**What you need to do**
List every line in the lines below that contains the string "oppositeDirection". Case counts.

==*==

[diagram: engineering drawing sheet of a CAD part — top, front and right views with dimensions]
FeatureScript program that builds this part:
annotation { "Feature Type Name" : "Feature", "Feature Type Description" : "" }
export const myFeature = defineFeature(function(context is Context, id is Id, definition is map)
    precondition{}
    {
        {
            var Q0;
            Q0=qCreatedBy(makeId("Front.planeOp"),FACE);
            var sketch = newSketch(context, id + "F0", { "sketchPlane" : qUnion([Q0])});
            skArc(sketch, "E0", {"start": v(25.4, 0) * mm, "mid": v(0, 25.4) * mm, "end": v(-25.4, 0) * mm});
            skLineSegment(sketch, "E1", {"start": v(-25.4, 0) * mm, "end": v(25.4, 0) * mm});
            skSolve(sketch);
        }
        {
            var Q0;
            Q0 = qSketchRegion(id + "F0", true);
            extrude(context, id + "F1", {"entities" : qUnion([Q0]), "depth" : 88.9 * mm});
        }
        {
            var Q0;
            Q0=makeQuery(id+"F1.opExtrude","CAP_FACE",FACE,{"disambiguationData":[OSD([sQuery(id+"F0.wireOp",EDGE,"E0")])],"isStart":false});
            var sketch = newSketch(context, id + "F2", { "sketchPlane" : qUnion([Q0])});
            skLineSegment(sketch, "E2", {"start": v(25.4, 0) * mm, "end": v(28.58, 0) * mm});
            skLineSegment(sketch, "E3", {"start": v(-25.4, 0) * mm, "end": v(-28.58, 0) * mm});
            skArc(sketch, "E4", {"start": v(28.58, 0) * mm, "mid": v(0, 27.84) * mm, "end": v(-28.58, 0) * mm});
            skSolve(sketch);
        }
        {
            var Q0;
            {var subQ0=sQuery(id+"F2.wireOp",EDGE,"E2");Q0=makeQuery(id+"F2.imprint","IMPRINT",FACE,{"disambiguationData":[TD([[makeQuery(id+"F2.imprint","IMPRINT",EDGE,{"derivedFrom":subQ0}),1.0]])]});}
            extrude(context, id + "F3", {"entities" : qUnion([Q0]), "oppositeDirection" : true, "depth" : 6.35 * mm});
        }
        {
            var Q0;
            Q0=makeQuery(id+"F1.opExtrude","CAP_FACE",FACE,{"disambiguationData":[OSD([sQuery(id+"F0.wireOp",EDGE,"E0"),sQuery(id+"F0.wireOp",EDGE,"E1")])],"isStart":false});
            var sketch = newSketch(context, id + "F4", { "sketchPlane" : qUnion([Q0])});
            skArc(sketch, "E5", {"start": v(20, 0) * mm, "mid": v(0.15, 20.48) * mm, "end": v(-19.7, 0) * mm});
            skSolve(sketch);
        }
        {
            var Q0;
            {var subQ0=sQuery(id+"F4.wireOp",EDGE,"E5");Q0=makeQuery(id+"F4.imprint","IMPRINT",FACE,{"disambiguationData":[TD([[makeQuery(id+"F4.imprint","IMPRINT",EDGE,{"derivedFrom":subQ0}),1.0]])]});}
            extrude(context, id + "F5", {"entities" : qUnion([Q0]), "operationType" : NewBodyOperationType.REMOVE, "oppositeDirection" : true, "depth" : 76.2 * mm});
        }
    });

==*==

**Written solution**
            extrude(context, id + "F3", {"entities" : qUnion([Q0]), "oppositeDirection" : true, "depth" : 6.35 * mm});
            extrude(context, id + "F5", {"entities" : qUnion([Q0]), "operationType" : NewBodyOperationType.REMOVE, "oppositeDirection" : true, "depth" : 76.2 * mm});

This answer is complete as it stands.